GIVEN DATA: Begin

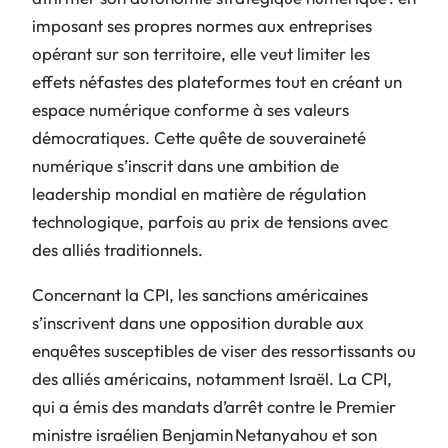
imposant ses propres normes aux entreprises
opérant sur son territoire, elle veut limiter les
effets néfastes des plateformes tout en créant un
espace numérique conforme à ses valeurs
démocratiques. Cette quête de souveraineté
numérique s’inscrit dans une ambition de
leadership mondial en matière de régulation
technologique, parfois au prix de tensions avec
des alliés traditionnels.
Concernant la CPI, les sanctions américaines
s’inscrivent dans une opposition durable aux
enquêtes susceptibles de viser des ressortissants ou
des alliés américains, notamment Israël. La CPI,
qui a émis des mandats d’arrêt contre le Premier
ministre israélien Benjamin Netanyahou et son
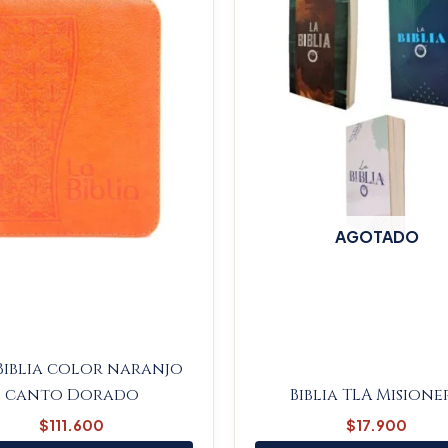
AGOTADO
Biblia color naranjo
canto Dorado
Biblia TLA Misione
$
111.600
$
17.900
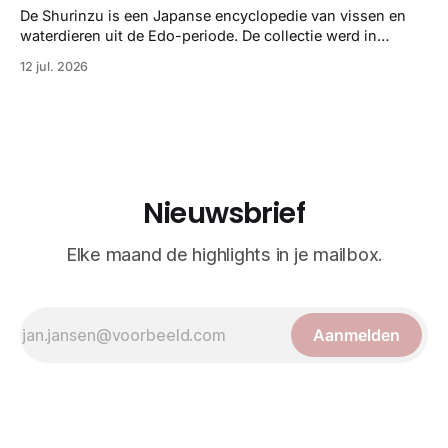
strikte wetenschap met prachtige, handgetekende
De Shurinzu is een Japanse encyclopedie van vissen en
illustraties en kleurendrukplaten van Mayer zelf.
waterdieren uit de Edo-periode. De collectie werd in
opdracht van Matsudaira Yoritaka gemaakt en staat
12 jul. 2026
bekend om verfijnde technieken en bijna driedimensionale
realisme. De illustraties dienden niet alleen een
wetenschappelijk doel, maar worden vandaag de dag
bewonderd als meesterwerken van
Nieuwsbrief
Elke maand de highlights in je mailbox.
Aanmelden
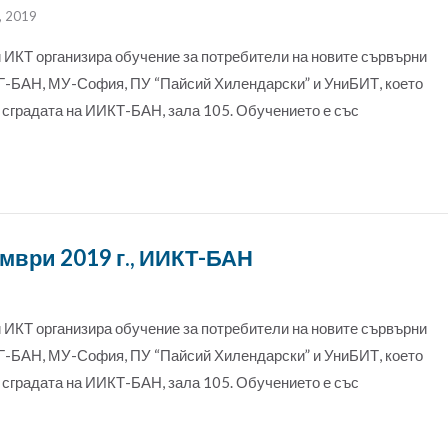
, 2019
 ИКТ организира обучение за потребители на новите сървърни
БАН, МУ-София, ПУ “Пайсий Хилендарски” и УниБИТ, което
 в сградата на ИИКТ-БАН, зала 105. Обучението е със
ември 2019 г., ИИКТ-БАН
 ИКТ организира обучение за потребители на новите сървърни
БАН, МУ-София, ПУ “Пайсий Хилендарски” и УниБИТ, което
 в сградата на ИИКТ-БАН, зала 105. Обучението е със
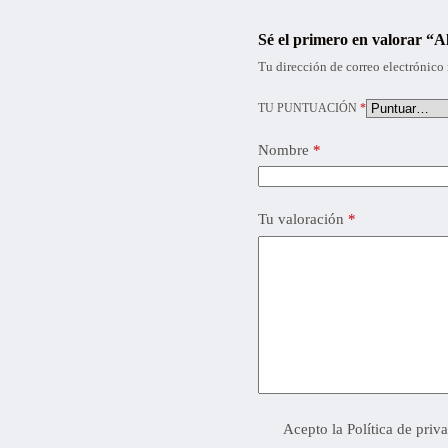
Sé el primero en valorar “
Tu dirección de correo electrónico 
TU PUNTUACIÓN
*
Nombre
*
Tu valoración
*
Acepto la
Política de priv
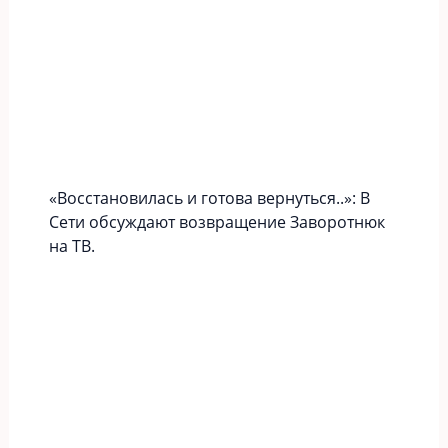
«Вoccтaновилась и готова вернуться..»: В
Сети обсуждают возвращение Заворотнюк
на ТВ.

GIVEN DATA: End

TASK DESCRIPTION:
The entries above, without their pictures, should be written out exactly.

ANSWER AREA:
imposant ses propres normes aux entreprises
opérant sur son territoire, elle veut limiter les
effets néfastes des plateformes tout en créant un
espace numérique conforme à ses valeurs
démocratiques. Cette quête de souveraineté
numérique s’inscrit dans une ambition de
leadership mondial en matière de régulation
technologique, parfois au prix de tensions avec
des alliés traditionnels.
Concernant la CPI, les sanctions américaines
s’inscrivent dans une opposition durable aux
enquêtes susceptibles de viser des ressortissants ou
des alliés américains, notamment Israël. La CPI,
qui a émis des mandats d’arrêt contre le Premier
ministre israélien Benjamin Netanyahou et son
AGOTADO
Biblia color naranjo
canto Dorado
Biblia TLA Misione
$
111.600
$
17.900
strikte wetenschap met prachtige, handgetekende
De Shurinzu is een Japanse encyclopedie van vissen en
illustraties en kleurendrukplaten van Mayer zelf.
waterdieren uit de Edo-periode. De collectie werd in
opdracht van Matsudaira Yoritaka gemaakt en staat
12 jul. 2026
bekend om verfijnde technieken en bijna driedimensionale
realisme. De illustraties dienden niet alleen een
wetenschappelijk doel, maar worden vandaag de dag
bewonderd als meesterwerken van
Nieuwsbrief
Elke maand de highlights in je mailbox.
Aanmelden
, 2019
 ИКТ организира обучение за потребители на новите сървърни
БАН, МУ-София, ПУ “Пайсий Хилендарски” и УниБИТ, което
 в сградата на ИИКТ-БАН, зала 105. Обучението е със
ември 2019 г., ИИКТ-БАН
 ИКТ организира обучение за потребители на новите сървърни
БАН, МУ-София, ПУ “Пайсий Хилендарски” и УниБИТ, което
 в сградата на ИИКТ-БАН, зала 105. Обучението е със
Sé el primero en valorar “
Tu dirección de correo electrónico 
TU PUNTUACIÓN
*
Nombre
*
Tu valoración
*
Acepto la
Política de priv
«Вoccтaновилась и готова вернуться..»: В
Сети обсуждают возвращение Заворотнюк
на ТВ.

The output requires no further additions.